"Qu'est-ce que tu dirais si je me rasais la moustache ?" demande Marc à Agnès. "Je ne sais pas. Je t'aime avec mais je t'ai jamais connu sans." Marc décide de se raser la moustache. Comme ça : par jeu, pour voir la tête qu'elle fera, pour changer un petit quelque chose dans leur vie heureuse et sans histoire. A son grand désarroi, sa femme ne remarque rien. Est-ce une blague ou était-elle devenue folle?

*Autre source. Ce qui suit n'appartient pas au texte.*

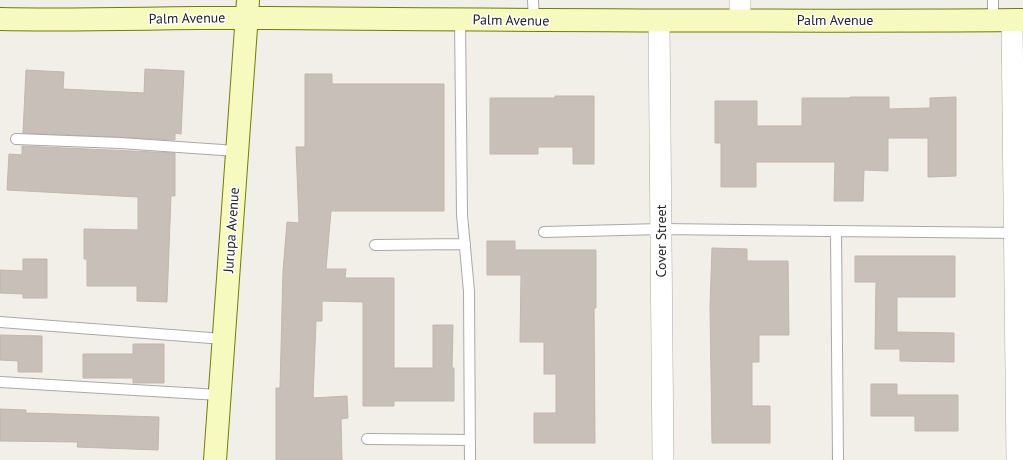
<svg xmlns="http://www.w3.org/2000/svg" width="1023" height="460" viewBox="0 0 1023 460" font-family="'PT Sans',sans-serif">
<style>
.building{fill:#c7bfb8;stroke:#c4b6ab}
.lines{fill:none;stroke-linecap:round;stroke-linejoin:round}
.lane-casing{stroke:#a9a9a9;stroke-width:12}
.street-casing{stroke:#a9a9a9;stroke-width:22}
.secondary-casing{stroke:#707d05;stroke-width:24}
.lane{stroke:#fff;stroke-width:10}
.street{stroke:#fff;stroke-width:21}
.secondary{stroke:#f7fabf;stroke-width:22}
.labels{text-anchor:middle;stroke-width:3;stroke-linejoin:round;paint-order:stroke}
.street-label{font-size:14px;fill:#222;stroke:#fff}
</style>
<rect width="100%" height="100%" fill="#f2efe9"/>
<path class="building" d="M 145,69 L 184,71 L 181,134 L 175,133 L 175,140 L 23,133 L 26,70 L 64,72 L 63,89 L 144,93 Z
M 305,74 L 332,74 L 332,84 L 444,84 L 444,211 L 331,211 L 326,269 L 346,269 L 345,278 L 394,278 L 394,368 L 433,368 L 433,325 L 453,325 L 452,368 L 454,368 L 454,401 L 394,401 L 394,406 L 363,406 L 363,302 L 322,301 L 322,321 L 316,321 L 313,398 L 347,396 L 348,418 L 341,419 L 342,460 L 276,460 L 276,388 L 280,388 L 283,271 L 287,222 L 299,223 L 296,147 L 305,147 Z
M 555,96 L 594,96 L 594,164 L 573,164 L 573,147 L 538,147 L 538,154 L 490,154 L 490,98 L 555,98 Z
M 850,97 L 889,97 L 889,109 L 930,108 L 930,98 L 956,97 L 956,176 L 928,177 L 928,138 L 888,138 L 888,171 L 864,170 L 863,201 L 834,201 L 835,162 L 756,162 L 756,187 L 721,187 L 721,143 L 715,143 L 715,101 L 757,101 L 757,126 L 802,126 L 802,98 L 850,98 Z
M 22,146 L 175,153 L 175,196 L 171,196 L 167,302 L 137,301 L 137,286 L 87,286 L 87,259 L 84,259 L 84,229 L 138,230 L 138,197 L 7,190 L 9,154 L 22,155 Z
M 487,241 L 515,241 L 515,250 L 596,250 L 596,308 L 594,308 L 595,443 L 534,443 L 534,413 L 556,413 L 556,374 L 544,374 L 544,342 L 520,342 L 521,275 L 487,275 Z
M 712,248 L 747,249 L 747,261 L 788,261 L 789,335 L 759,335 L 759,362 L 752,362 L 752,406 L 770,406 L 770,443 L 712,443 L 710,306 Z
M 855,256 L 955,256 L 955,297 L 897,297 L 897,332 L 954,333 L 954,362 L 900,361 L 900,349 L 875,349 L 876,282 L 855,282 Z
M 23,259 L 47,259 L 47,298 L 23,298 L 23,294 L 0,293 L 0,270 L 23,271 Z
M 0,335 L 42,336 L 42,372 L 18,372 L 18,361 L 0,360 Z
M 133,344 L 164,344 L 164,383 L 133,383 L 133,378 L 83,378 L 83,354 L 133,354 Z
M 871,384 L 897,384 L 897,395 L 958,395 L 958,431 L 915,431 L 915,416 L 871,416 Z
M 0,409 L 26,410 L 26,413 L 159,417 L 158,450 L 77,447 L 78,442 L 0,441 Z"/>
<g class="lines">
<defs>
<path id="lane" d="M 533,0 L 534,20
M 993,0 L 993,20
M 460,19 L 462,215 L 469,291 L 470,460
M 16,139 L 120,143 L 237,151
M 836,231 L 838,460
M 544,232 L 661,229 L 1017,233
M 375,245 L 465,244
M 0,322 L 224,339
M 0,382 L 219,395
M 367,439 L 470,440"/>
<path id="street" d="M 740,0 L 740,20
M 1012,20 L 1017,460
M 659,21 L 663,460"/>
<path id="secondary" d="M 0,19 C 89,21 178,17 267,18 C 519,20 771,22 1023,20
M 215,460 L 248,0"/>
</defs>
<use href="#lane" class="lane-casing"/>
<use href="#street" class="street-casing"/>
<use href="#secondary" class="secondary-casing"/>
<use href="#lane" class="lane"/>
<use href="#street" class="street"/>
<use href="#secondary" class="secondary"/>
</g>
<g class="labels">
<g class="street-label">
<text transform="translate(187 18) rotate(-1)" y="5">Palm Avenue</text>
<text transform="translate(511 20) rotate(1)" y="5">Palm Avenue</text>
<text x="835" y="25">Palm Avenue</text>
<text transform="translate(231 230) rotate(-86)" y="5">Jurupa Avenue</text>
<text transform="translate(661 241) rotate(-90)" y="5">Cover Street</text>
</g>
</g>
</svg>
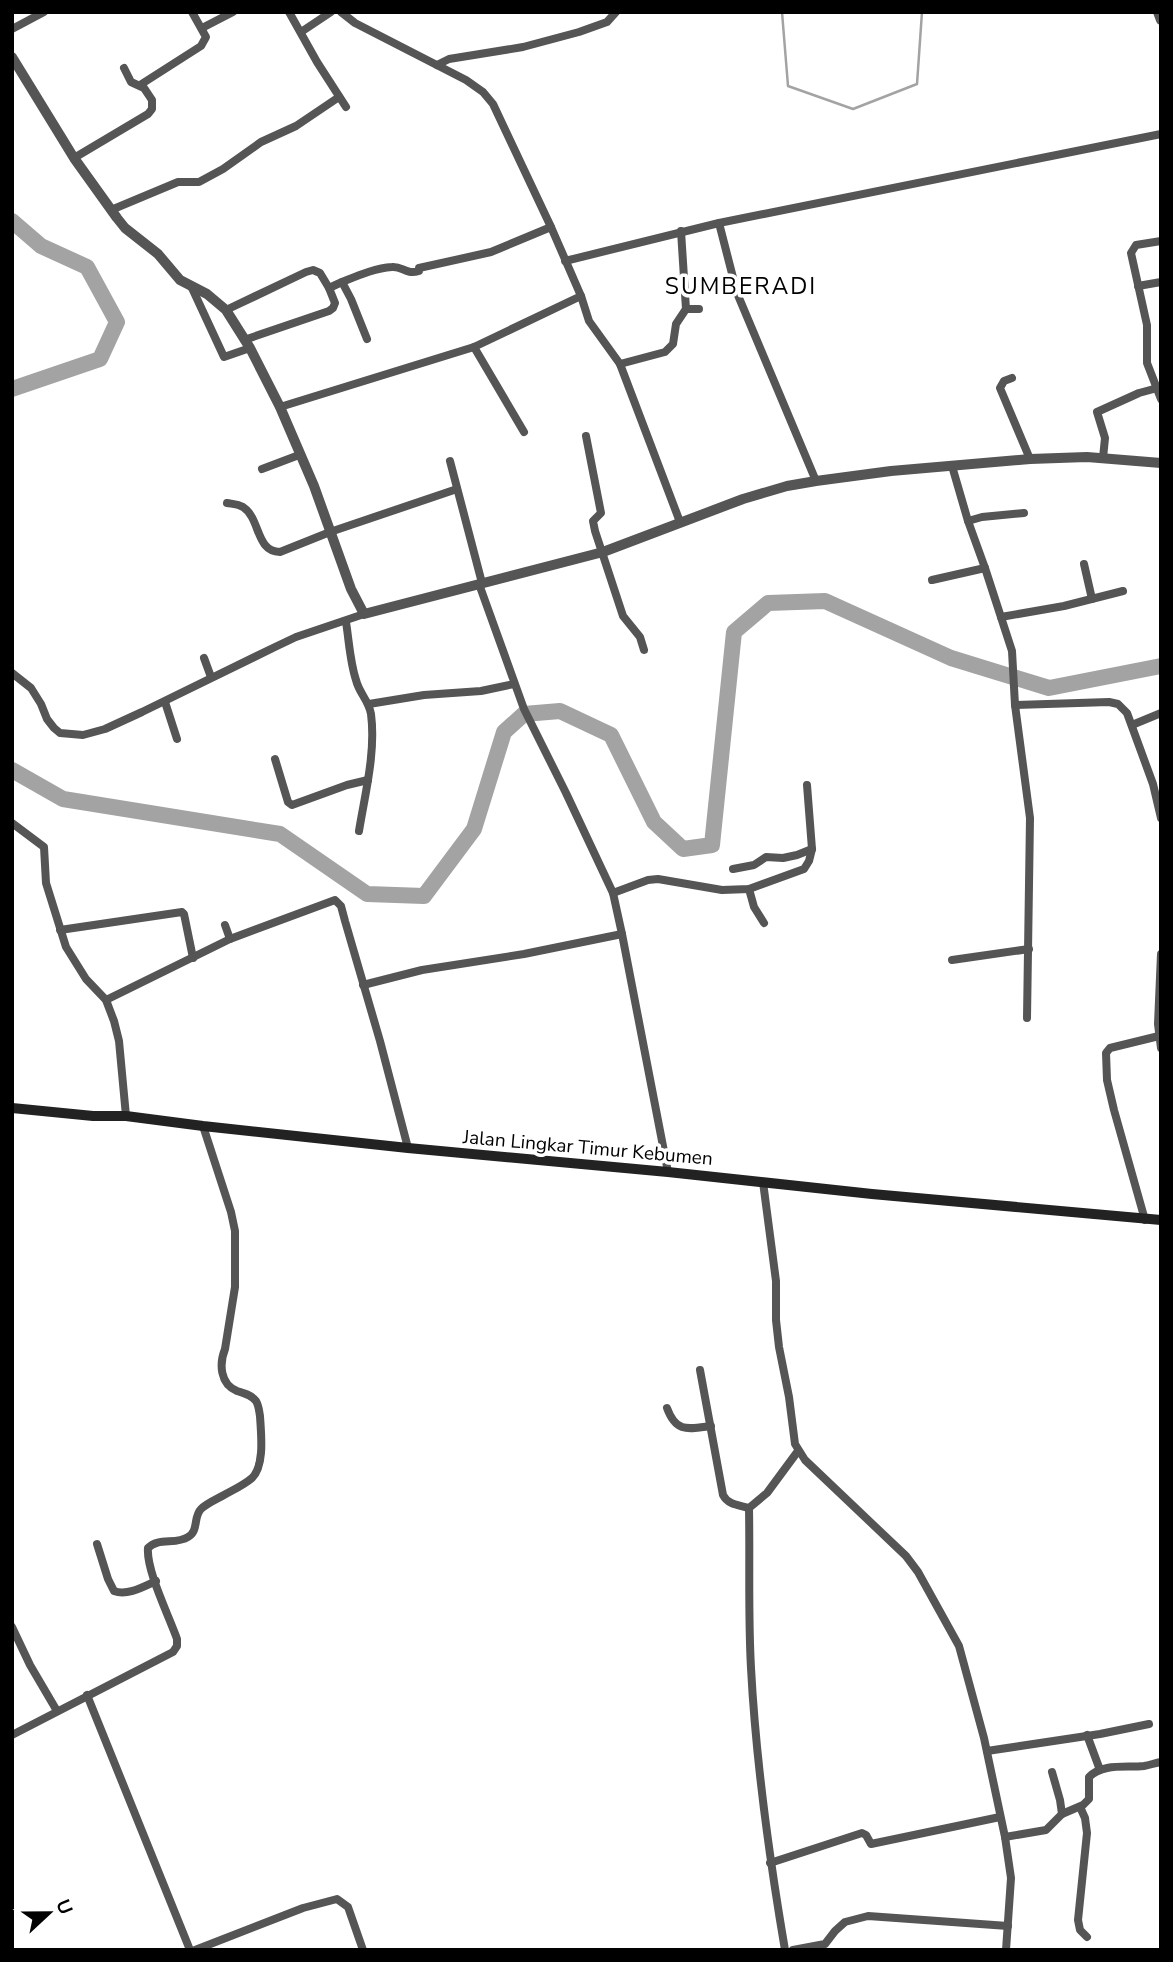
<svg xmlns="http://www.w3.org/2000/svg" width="1173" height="1962" font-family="'Nunito Sans',sans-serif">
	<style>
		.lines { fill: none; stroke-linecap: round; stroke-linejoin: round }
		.stream { stroke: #a3a3a3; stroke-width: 2.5 }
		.river { stroke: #a3a3a3; stroke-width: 16 }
		.minor { stroke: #555; stroke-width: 8 }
		.tertiary { stroke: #555; stroke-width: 10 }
		.secondary { stroke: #222; stroke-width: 10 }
		.labels { text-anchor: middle; stroke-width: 7; stroke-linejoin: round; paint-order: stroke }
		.street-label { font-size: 19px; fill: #000; stroke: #fff }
		.quarter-label { font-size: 23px; letter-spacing: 2px; fill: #000; stroke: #fff }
	</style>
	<rect width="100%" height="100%" fill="#fff"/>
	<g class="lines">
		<path class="stream" d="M782,12L788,86L853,109L917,84L922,12"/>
		<g class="river">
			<path d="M12,221L41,246L87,267L117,322L100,359L12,389"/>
			<path d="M12,770L63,799L280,834L367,894L424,896L474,829L504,732L524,714L560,711L611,735L654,822L683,849L712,845L734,632L768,603L825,601L951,658L1049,688L1161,666"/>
		</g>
		<g class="minor">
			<path d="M289,12L317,62L346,107"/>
			<path d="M341,12L355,23L466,80L483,92L493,104L551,227L581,296L589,321L620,364L680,522"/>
			<path d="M202,28L233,12"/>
			<path d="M12,29L44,12"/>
			<path d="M301,32L331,12"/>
			<path d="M437,65L449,59L523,47L579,32L607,22L616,12"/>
			<path d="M140,85L201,46L206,37L192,12"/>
			<path d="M74,158L148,114L152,109V100L144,88L131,82L124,68"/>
			<path d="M111,210L178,182H199L223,169L261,142L296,126L339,97"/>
			<path d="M719,223L737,293L816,481"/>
			<path d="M681,231L686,309"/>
			<path d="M1161,241L1136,245L1131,253L1147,325V363L1161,399"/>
			<path d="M565,261L719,223L1161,134"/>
			<path d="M1138,286L1161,282"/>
			<path d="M192,288L224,357L250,348"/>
			<path d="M226,310L306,272L313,270L320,273L329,288"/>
			<path d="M367,339L351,299L342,282C357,276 375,268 392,267C403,266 405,275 419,271V268L491,252L551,227"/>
			<path d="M244,340L329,311L333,308L335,303L329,288L342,282"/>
			<path d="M474,347L524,432"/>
			<path d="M620,364L665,352L673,344L676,324L686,309H699"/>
			<path d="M1012,378L1004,381L1000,388L1030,459"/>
			<path d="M280,407L474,347L581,296"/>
			<path d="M586,436L601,513L593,521L595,531L623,616L640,637L644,650"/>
			<path d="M1103,458L1105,438L1097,412L1139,393L1161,387"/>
			<path d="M450,461L482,583"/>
			<path d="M952,466L968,521L985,568L1012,651L1015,705L1030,818L1027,1018"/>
			<path d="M262,469L299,455"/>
			<path d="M227,503C232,504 238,504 243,507C261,519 255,551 280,552L330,532L457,489"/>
			<path d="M968,521L982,517L1024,513"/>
			<path d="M1084,564L1092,599"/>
			<path d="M932,580L985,568"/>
			<path d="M479,584L524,709L566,793L613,893L622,934L668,1172"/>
			<path d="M1001,617L1064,606L1123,591"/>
			<path d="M346,622C349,641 350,662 356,680C359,693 369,701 371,714C376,752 365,794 359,831"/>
			<path d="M204,658L211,677"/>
			<path d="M12,673L31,688L41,704L47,719L54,728L60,733L83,735L105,729L142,712L275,647L296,637L364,614"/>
			<path d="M165,702L177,739"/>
			<path d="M369,704L424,695L481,691L514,684"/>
			<path d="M1015,705L1109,702L1118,704L1127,713L1153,784L1161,818"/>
			<path d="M1132,725L1161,713"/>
			<path d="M275,759L288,802L292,805L347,785L368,780"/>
			<path d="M12,823L44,847L46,883L66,947L86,979L106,1000L114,1021L119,1041L126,1116"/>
			<path d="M733,869L754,865L766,857L783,858L797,855L812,849"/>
			<path d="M749,889L754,907L764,923"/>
			<path d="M613,893L648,880L658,879L722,890L749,889L804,869L809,861L812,849L807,785"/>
			<path d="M225,925L230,939"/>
			<path d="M60,930L182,912L184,914L193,958"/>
			<path d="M1161,954L1158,1024L1161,1048"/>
			<path d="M952,960L1029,949"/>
			<path d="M363,985L422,970L524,954L622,934"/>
			<path d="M106,1000L230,939L335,900L341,906L345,921L380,1041L408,1148"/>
			<path d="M763,1182L776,1281V1320L779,1347L789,1397L795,1444L805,1460L906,1556L918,1572L959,1646L984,1738L1005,1837L1011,1878L1006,1950"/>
			<path d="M1145,1220L1114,1110L1107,1080L1106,1053L1110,1048L1159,1036"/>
			<path d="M700,1370L723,1495C728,1505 739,1505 749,1508"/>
			<path d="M667,1408C676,1433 688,1429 711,1426"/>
			<path d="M97,1544L108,1579L114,1591C127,1596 143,1587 156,1581"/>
			<path d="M12,1627L30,1665L57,1711"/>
			<path d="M87,1695L190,1950"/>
			<path d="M12,1735L173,1652L177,1646V1639C169,1616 146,1570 148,1548C158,1537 176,1545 188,1537C199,1531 193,1517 201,1509C207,1503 217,1499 224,1495C233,1490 244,1485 252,1478C265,1465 261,1434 260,1416C259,1411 259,1406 256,1401C251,1395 244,1393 237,1391C220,1384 219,1364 225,1349L235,1287V1231L231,1212L203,1126"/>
			<path d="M1087,1735L1100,1770"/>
			<path d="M987,1751L1100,1734L1149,1724"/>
			<path d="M1052,1772L1060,1800L1062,1814"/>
			<path d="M1080,1807L1085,1818L1087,1833L1078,1920L1080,1930L1087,1937"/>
			<path d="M1005,1837L1046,1830L1062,1814L1083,1805L1089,1799V1777C1103,1763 1126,1768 1144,1766C1150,1765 1155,1763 1161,1762"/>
			<path d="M770,1863L862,1833L866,1835L871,1844L1000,1817"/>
			<path d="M195,1950L303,1908L337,1899L348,1907L363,1950"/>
			<path d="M785,1950C769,1856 756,1763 751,1668C748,1615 750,1561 749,1508L767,1493L798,1451"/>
			<path d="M793,1950L825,1944L835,1931L845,1922L868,1916L1008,1926"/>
		</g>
		<g class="tertiary">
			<path d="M1158,12L1161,20"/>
			<path d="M12,57L74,158L117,218L125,228L158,254L180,280L207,294L226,310L250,348L280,407L314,486L351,589L364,614L603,552L743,499L787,486L816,481L891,471L1030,459L1087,457L1161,463"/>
		</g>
		<path class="secondary" d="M12,1108L93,1116H126L203,1126L408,1148L668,1172L872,1194L1161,1220"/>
	</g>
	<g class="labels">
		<g class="street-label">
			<text transform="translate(588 1147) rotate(5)" y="7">Jalan Lingkar Timur Kebumen</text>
		</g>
		<g class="quarter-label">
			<text x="741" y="294">SUMBERADI</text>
		</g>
	</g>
	<rect width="1173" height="1962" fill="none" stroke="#000000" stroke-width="28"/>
	<g transform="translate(49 1913) rotate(68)" stroke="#ffffff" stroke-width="5" paint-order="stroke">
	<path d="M0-5L12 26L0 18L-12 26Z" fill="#000000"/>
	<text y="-10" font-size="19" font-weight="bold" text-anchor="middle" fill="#000000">U</text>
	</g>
</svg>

Ou bien est-ce lui qui perd l'esprit?

 

De cette géniale idée de départ qui, à n’en pas douter, aurait inspiré à David Lynch un de ces chefs-d’œuvre dont il a le secret, Emmanuel Carrère signe un film tendu et angoissant, un cauchemar domestique tellement ancré dans la banalité du quotidien qu’il en est d’autant plus violent et dérangeant. En abandonnant le récit à la première personne du roman (pas de voix off), Carrère renforce le doute : Marc est-il en train de devenir fou ? Est-il la victime d’une mauvaise blague ou, pire, d’un complot ? Au spectateur de se débrouiller avec ça, et c’est tant mieux : tout se joue dans ce qui ne se dit pas, dans l’incertitude qui se lit dans le regard de Vincent Lindon. D’un film sur un type qui se rase la moustache, Carrère a imaginé un voyage troublant dont on n’a pas fini d’apprécier les subtilités, même longtemps après.